Computational model of cortical neuronal receptive fields for self-motion perception

Chen Ping Yu, Charles Duffy, William Page, Roger Gaborski

Research output: Chapter in Book/Report/Conference proceeding › Conference contribution

Abstract

Biologically inspired approaches are an alternative to conventional engineering approaches when developing complex algorithms for intelligent systems. In this paper, we present a novel approach to the computational modeling of primate cortical neurons in the dorsal medial superior temporal area (MSTd). Our approach is based-on a spatially distributed mixture of Gaussians, where MST's primary function is detecting self-motion from optic flow stimulus. Each biological neuron was modeled using a genetic algorithm to determine the parameters of the mixture of Gaussians, resulting in firing rate responses that accurately match the observed responses of the corresponding biological neurons. We also present the possibility of applying the trained models to machine vision as part of a simple dorsal stream processing model for self-motion detection, which has applications to motion analysis and unmanned vehicle navigation.
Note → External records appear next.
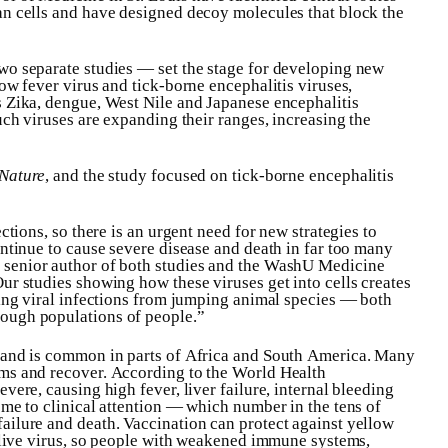
an cells and have designed decoy molecules that block the
wo separate studies — set the stage for developing new
ow fever virus and tick-borne encephalitis viruses,
s Zika, dengue, West Nile and Japanese encephalitis
uch viruses are expanding their ranges, increasing the
Nature
, and the study focused on tick-borne encephalitis
ctions, so there is an urgent need for new strategies to
ontinue to cause severe disease and death in far too many
, senior author of both studies and the WashU Medicine
ur studies showing how these viruses get into cells creates
ping viral infections from jumping animal species — both
ough populations of people.”
s and is common in parts of Africa and South America. Many
ms and recover. According to the World Health
vere, causing high fever, liver failure, internal bleeding
ome to clinical attention — which number in the tens of
ailure and death. Vaccination can protect against yellow
a live virus, so people with weakened immune systems,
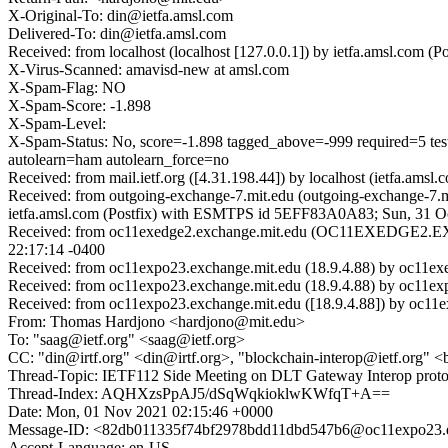
X-Original-To: din@ietfa.amsl.com
Delivered-To: din@ietfa.amsl.com
Received: from localhost (localhost [127.0.0.1]) by ietfa.amsl.co
X-Virus-Scanned: amavisd-new at amsl.com
X-Spam-Flag: NO
X-Spam-Score: -1.898
X-Spam-Level:
X-Spam-Status: No, score=-1.898 tagged_above=-999 requi
autolearn=ham autolearn_force=no
Received: from mail.ietf.org ([4.31.198.44]) by localhost (ietfa.a
Received: from outgoing-exchange-7.mit.edu (outgoing-exchange-7.
ietfa.amsl.com (Postfix) with ESMTPS id 5EFF83A0A83; Sun, 31 O
Received: from oc11exedge2.exchange.mit.edu (OC11EXEDGE2.EX
22:17:14 -0400
Received: from oc11expo23.exchange.mit.edu (18.9.4.88) by oc11exe
Received: from oc11expo23.exchange.mit.edu (18.9.4.88) by oc11ex
Received: from oc11expo23.exchange.mit.edu ([18.9.4.88]) by oc11e
From: Thomas Hardjono <hardjono@mit.edu>
To: "saag@ietf.org" <saag@ietf.org>
CC: "din@irtf.org" <din@irtf.org>, "blockchain-interop@ietf.org" 
Thread-Topic: IETF112 Side Meeting on DLT Gateway Interop proto
Thread-Index: AQHXzsPpAJ5/dSqWqkioklwKWfqT+A==
Date: Mon, 01 Nov 2021 02:15:46 +0000
Message-ID: <82db011335f74bf2978bdd11dbd547b6@oc11expo23.e
Accept-Language: en-US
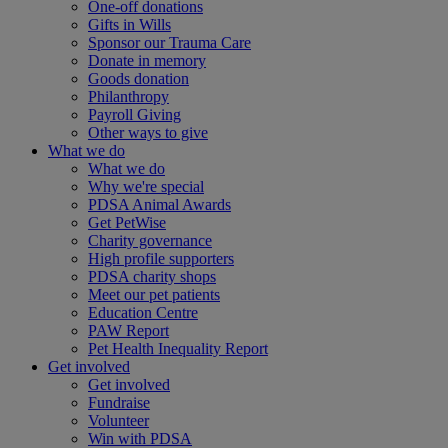
One-off donations
Gifts in Wills
Sponsor our Trauma Care
Donate in memory
Goods donation
Philanthropy
Payroll Giving
Other ways to give
What we do
What we do
Why we're special
PDSA Animal Awards
Get PetWise
Charity governance
High profile supporters
PDSA charity shops
Meet our pet patients
Education Centre
PAW Report
Pet Health Inequality Report
Get involved
Get involved
Fundraise
Volunteer
Win with PDSA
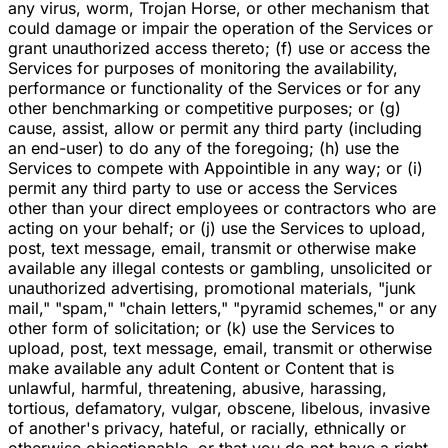
any virus, worm, Trojan Horse, or other mechanism that
could damage or impair the operation of the Services or
grant unauthorized access thereto; (f) use or access the
Services for purposes of monitoring the availability,
performance or functionality of the Services or for any
other benchmarking or competitive purposes; or (g)
cause, assist, allow or permit any third party (including
an end-user) to do any of the foregoing; (h) use the
Services to compete with Appointible in any way; or (i)
permit any third party to use or access the Services
other than your direct employees or contractors who are
acting on your behalf; or (j) use the Services to upload,
post, text message, email, transmit or otherwise make
available any illegal contests or gambling, unsolicited or
unauthorized advertising, promotional materials, "junk
mail," "spam," "chain letters," "pyramid schemes," or any
other form of solicitation; or (k) use the Services to
upload, post, text message, email, transmit or otherwise
make available any adult Content or Content that is
unlawful, harmful, threatening, abusive, harassing,
tortious, defamatory, vulgar, obscene, libelous, invasive
of another's privacy, hateful, or racially, ethnically or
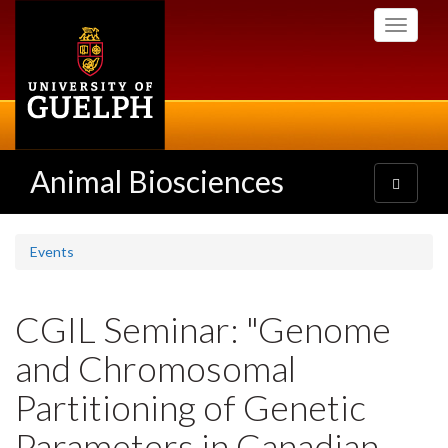
Skip
Toggle
to
navigati
main
content
Animal Biosciences
Toggle
navigatio
Events
CGIL Seminar: "Genome
and Chromosomal
Partitioning of Genetic
Parameters in Canadian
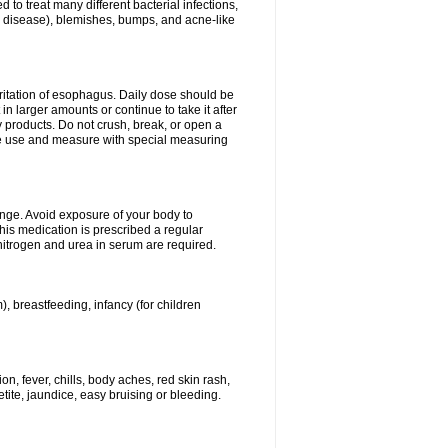
 to treat many different bacterial infections,
um disease), blemishes, bumps, and acne-like
rritation of esophagus. Daily dose should be
n larger amounts or continue to take it after
y products. Do not crush, break, or open a
fore use and measure with special measuring
ange. Avoid exposure of your body to
this medication is prescribed a regular
 nitrogen and urea in serum are required.
), breastfeeding, infancy (for children
, fever, chills, body aches, red skin rash,
tite, jaundice, easy bruising or bleeding.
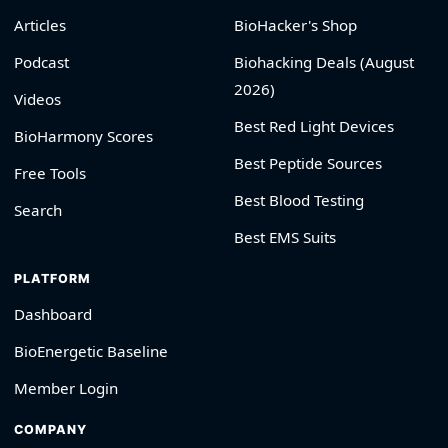
Articles
BioHacker's Shop
Podcast
Biohacking Deals (August
2026)
Videos
Best Red Light Devices
BioHarmony Scores
Best Peptide Sources
Free Tools
Best Blood Testing
Search
Best EMS Suits
PLATFORM
Dashboard
BioEnergetic Baseline
Member Login
COMPANY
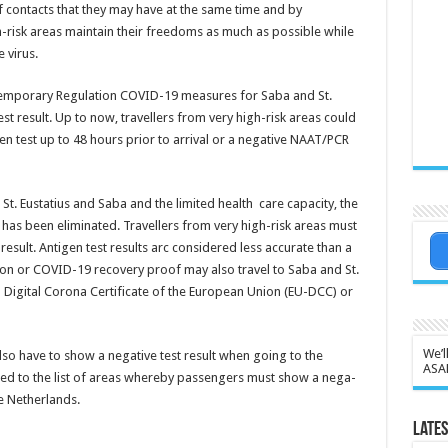
f contacts that they may have at the same time and by
h-risk areas maintain their freedoms as much as possible while
 virus.
Temporary Regulation COVID-19 measures for Saba and St.
st result. Up to now, travellers from very high-risk areas could
n test up to 48 hours prior to arrival or a negative NAAT/PCR
St. Eustatius and Saba and the limited health care capacity, the
as been eliminated. Travel­lers from very high-risk areas must
sult. Antigen test results arc consid­ered less accurate than a
tion or COVID-19 re­covery proof may also travel to Saba and St.
a Digital Corona Cer­tificate of the European Union (EU-DCC) or
We’l
so have to show a neg­ative test result when go­ing to the
ASA
ed to the list of areas whereby passen­gers must show a nega­
he Netherlands.
Lates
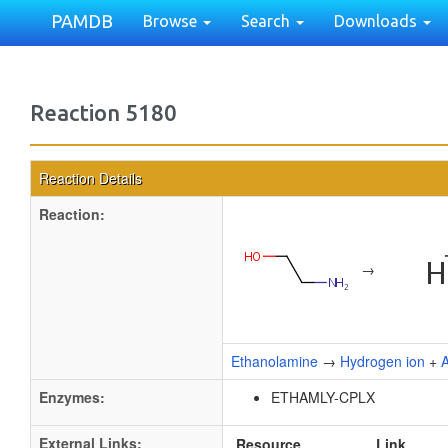
PAMDB
Browse
Search
Downloads
Reaction 5180
Reaction Details
Reaction:
→
Ethanolamine
→
Hydrogen ion
+
Enzymes:
ETHAMLY-CPLX
External Links:
Resource
Link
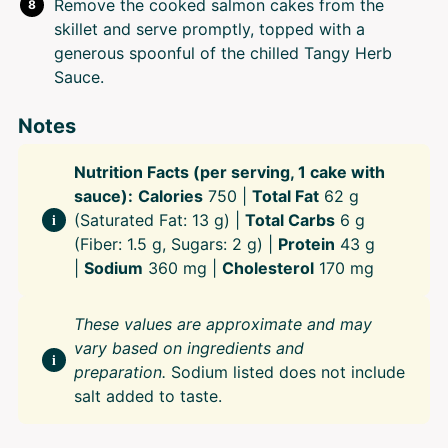
Remove the cooked salmon cakes from the
skillet and serve promptly, topped with a
generous spoonful of the chilled Tangy Herb
Sauce.
Notes
Nutrition Facts (per serving, 1 cake with
sauce):
Calories
750 |
Total Fat
62 g
(Saturated Fat: 13 g) |
Total Carbs
6 g
(Fiber: 1.5 g, Sugars: 2 g) |
Protein
43 g
|
Sodium
360 mg |
Cholesterol
170 mg
These values are approximate and may
vary based on ingredients and
preparation.
Sodium listed does not include
salt added to taste.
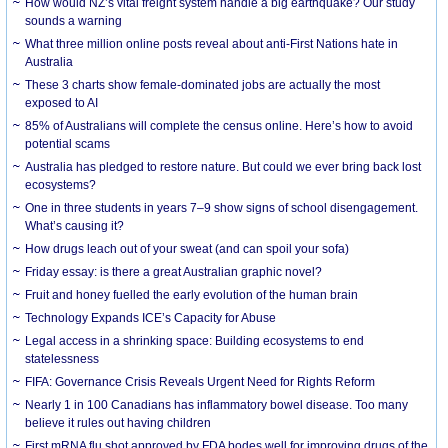
How would NZ’s vital freight system handle a big earthquake? Our study
sounds a warning
What three million online posts reveal about anti-First Nations hate in
Australia
These 3 charts show female-dominated jobs are actually the most
exposed to AI
85% of Australians will complete the census online. Here’s how to avoid
potential scams
Australia has pledged to restore nature. But could we ever bring back lost
ecosystems?
One in three students in years 7–9 show signs of school disengagement.
What’s causing it?
How drugs leach out of your sweat (and can spoil your sofa)
Friday essay: is there a great Australian graphic novel?
Fruit and honey fuelled the early evolution of the human brain
Technology Expands ICE’s Capacity for Abuse
Legal access in a shrinking space: Building ecosystems to end
statelessness
FIFA: Governance Crisis Reveals Urgent Need for Rights Reform
Nearly 1 in 100 Canadians has inflammatory bowel disease. Too many
believe it rules out having children
First mRNA flu shot approved by FDA bodes well for improving drugs of the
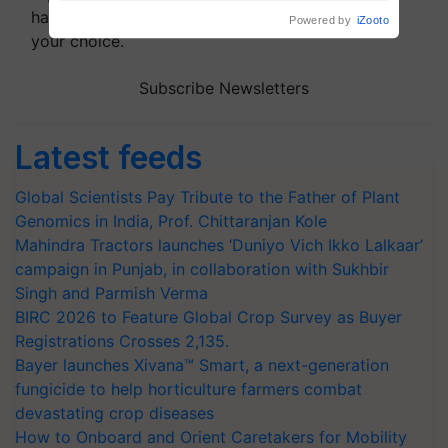
handpicked news and latest updates based on
your choice.
Subscribe Newsletters
Latest feeds
Global Scientists Pay Tribute to the Father of Plant
Genomics in India, Prof. Chittaranjan Kole
Mahindra Tractors launches ‘Duniyo Vich Ikko Lalkaar’
campaign in Punjab, in collaboration with Sukhbir
Singh and Parmish Verma
BIRC 2026 to Feature Global Crop Survey as Buyer
Registrations Crosses 2,135.
Bayer launches Xivana™ Smart, a next-generation
fungicide to help horticulture farmers combat
devastating crop diseases
How to Onboard and Orient Caretakers for Mobility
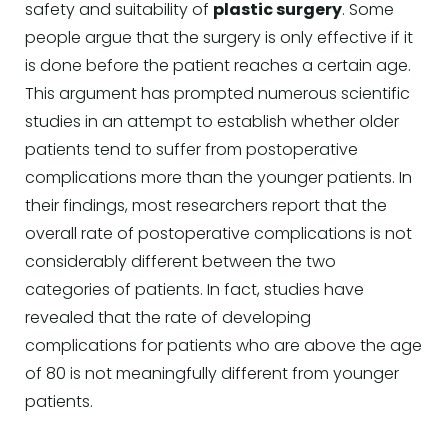
safety and suitability of
plastic surgery
. Some
people argue that the surgery is only effective if it
is done before the patient reaches a certain age.
This argument has prompted numerous scientific
studies in an attempt to establish whether older
patients tend to suffer from postoperative
complications more than the younger patients. In
their findings, most researchers report that the
overall rate of postoperative complications is not
considerably different between the two
categories of patients. In fact, studies have
revealed that the rate of developing
complications for patients who are above the age
of 80 is not meaningfully different from younger
patients.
Original language	English (US)
Title of host publication	Applied Imagery Pattern Recognition 2009
Subtitle of host publication	Vision: Humans, Animals, and Machines, AIPR 2009
DOIs	https://doi.org/10.1109/AIPR.2009.5466295
State	Published - Dec 1 2009
Event	38th Applied Imagery Pattern Recognition Workshop: Vision: Humans, Animals, and Machines, AIPRW 2009 - Washington, DC, United States Duration: Oct 14 2009 → Oct 16 2009

Publication series

Name	Proceedings - Applied Imagery Pattern Recognition Workshop
ISSN (Print)	1550-5219

Conference

Conference	38th Applied Imagery Pattern Recognition Workshop: Vision: Humans, Animals, and Machines, AIPRW 2009
Country	United States
City	Washington, DC
Period	10/14/09 → 10/16/09

All Science Journal Classification (ASJC) codes

Engineering(all)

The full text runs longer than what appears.